[TEXT SECTION — start]

Scientific classification
- Kingdom: Plantae
- Clade: Embryophytes
- Clade: Tracheophytes
- Clade: Spermatophytes
- Clade: Angiosperms
- Clade: Eudicots
- Clade: Rosids
- Order: Fagales
- Family: Fagaceae
- Genus: Quercus
- Subgenus: Quercus subg. Quercus
- Section: Quercus sect. Lobatae
- Species: Q. graciliformis
- Binomial name: Quercus graciliformis C.H.Mull.

= Quercus graciliformis =

- Genus: Quercus
- Species: graciliformis
- Authority: C.H.Mull.
- Conservation status: CR

Species of tree

Quercus graciliformis (also known as the Chisos oak or slender oak) is a rare North American species of oak tree.

[TEXT SECTION — finish]
[RECORD EXCERPTS — start]

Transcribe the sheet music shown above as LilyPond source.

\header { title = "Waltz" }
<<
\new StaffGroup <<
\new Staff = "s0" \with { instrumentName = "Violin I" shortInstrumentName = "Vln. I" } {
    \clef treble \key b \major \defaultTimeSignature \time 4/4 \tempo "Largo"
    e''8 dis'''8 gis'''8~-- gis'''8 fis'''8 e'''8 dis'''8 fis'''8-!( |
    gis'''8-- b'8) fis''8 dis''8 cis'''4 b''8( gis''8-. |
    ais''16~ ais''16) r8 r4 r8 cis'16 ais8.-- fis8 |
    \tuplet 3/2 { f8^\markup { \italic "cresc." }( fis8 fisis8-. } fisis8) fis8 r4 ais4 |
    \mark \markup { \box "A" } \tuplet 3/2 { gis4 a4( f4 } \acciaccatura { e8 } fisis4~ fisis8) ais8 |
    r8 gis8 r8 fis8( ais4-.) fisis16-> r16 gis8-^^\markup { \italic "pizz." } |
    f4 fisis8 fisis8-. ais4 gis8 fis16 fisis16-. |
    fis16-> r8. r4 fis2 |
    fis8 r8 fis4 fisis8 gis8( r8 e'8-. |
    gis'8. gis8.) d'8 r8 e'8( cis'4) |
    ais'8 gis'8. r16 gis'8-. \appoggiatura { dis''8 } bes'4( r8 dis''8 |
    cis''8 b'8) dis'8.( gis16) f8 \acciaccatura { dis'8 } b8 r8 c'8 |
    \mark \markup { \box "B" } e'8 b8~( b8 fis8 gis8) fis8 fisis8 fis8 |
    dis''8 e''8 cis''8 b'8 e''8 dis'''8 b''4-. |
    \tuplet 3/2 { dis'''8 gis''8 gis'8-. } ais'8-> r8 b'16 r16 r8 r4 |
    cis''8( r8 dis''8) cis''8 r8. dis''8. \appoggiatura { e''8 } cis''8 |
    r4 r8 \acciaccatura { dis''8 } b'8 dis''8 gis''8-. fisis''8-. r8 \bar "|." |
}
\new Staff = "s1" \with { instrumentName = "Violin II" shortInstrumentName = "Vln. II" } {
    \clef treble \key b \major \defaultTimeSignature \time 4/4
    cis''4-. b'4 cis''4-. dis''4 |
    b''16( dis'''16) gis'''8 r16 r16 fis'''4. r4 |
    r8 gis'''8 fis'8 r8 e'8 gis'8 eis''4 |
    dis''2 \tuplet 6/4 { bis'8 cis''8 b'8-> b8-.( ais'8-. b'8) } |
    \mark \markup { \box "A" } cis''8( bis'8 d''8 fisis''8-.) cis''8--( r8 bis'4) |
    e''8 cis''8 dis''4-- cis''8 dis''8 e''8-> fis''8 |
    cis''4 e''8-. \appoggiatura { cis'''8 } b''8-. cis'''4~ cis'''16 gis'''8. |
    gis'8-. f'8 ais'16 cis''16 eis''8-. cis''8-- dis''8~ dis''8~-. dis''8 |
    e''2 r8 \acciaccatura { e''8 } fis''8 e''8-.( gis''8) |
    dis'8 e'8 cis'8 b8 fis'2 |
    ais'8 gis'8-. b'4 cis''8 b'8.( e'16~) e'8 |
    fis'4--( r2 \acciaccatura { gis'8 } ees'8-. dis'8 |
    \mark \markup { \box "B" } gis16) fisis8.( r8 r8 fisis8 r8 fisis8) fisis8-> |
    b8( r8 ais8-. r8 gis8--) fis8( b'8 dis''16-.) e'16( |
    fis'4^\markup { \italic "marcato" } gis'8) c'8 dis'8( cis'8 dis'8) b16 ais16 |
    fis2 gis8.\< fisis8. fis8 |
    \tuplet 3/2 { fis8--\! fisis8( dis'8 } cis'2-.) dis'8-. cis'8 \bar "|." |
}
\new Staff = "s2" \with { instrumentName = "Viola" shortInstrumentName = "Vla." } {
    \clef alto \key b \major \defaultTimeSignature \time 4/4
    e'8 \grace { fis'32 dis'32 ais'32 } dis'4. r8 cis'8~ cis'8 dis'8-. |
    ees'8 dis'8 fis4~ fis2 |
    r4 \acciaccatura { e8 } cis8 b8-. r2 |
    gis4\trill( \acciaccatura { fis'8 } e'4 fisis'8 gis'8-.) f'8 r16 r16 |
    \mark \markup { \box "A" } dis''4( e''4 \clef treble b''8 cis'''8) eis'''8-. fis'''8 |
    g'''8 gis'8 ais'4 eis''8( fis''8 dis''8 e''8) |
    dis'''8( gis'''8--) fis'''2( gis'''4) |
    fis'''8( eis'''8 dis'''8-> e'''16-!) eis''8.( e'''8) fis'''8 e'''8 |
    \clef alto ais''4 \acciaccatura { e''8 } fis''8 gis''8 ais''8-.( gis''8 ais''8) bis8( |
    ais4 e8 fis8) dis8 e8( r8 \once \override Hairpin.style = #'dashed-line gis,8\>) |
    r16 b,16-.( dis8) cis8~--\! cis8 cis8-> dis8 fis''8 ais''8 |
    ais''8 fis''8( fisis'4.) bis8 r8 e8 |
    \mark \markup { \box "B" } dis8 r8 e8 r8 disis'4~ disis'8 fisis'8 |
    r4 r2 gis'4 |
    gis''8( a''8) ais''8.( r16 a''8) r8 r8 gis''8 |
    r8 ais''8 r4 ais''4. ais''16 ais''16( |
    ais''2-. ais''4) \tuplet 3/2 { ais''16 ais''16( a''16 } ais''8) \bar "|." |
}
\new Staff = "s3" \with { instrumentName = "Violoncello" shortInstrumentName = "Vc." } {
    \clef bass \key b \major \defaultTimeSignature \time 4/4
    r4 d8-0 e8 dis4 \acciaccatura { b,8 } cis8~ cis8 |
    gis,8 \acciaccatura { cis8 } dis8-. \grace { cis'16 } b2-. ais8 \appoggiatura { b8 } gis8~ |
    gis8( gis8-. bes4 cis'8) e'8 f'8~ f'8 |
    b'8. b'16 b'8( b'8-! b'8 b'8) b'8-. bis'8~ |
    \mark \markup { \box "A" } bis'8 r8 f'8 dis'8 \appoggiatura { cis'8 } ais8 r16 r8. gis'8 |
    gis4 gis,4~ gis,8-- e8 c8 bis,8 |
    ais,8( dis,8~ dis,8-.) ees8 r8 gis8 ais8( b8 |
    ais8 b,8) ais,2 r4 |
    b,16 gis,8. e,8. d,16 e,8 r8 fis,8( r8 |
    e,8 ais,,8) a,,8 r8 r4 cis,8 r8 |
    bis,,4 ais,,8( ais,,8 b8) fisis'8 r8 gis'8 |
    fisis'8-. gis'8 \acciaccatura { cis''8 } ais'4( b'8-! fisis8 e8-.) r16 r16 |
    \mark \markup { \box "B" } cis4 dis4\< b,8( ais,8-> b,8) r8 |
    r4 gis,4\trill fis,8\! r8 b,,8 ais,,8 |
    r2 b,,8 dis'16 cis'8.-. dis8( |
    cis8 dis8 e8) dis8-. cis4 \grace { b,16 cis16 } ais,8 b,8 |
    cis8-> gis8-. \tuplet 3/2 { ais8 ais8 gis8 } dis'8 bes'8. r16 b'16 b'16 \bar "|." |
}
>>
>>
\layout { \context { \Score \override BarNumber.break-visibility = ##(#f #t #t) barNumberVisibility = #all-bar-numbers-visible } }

[RECORD EXCERPTS — finish]

▸ INSTRUCTIONS
[1] In the Quercus graciliformis text, what two other names is the species known by?
[2] List every clade named in the scientific classification of Quercus graciliformis.
[3] Write a continuation of the Quercus graciliformis entry, starting after its final sentence.

▸ SOLVED PROBLEMS
[1] Chisos oak and slender oak.

[2] Embryophytes, Tracheophytes, Spermatophytes, Angiosperms, Eudicots, Rosids

[3]
==Description==
Quercus graciliformis is a deciduous tree up to 8 m tall. The leaves are elliptical or lance-shaped with 8–10 shallow lobes. The acorns are produced biennially.

==Distribution==
The species has been found only in the Chisos Mountains, within Big Bend National Park of West Texas. It may also be native the state of Coahuila in northeast Mexico. It is threatened by habitat loss.

It grows on dry, rocky canyon floors at elevations above 5000 ft.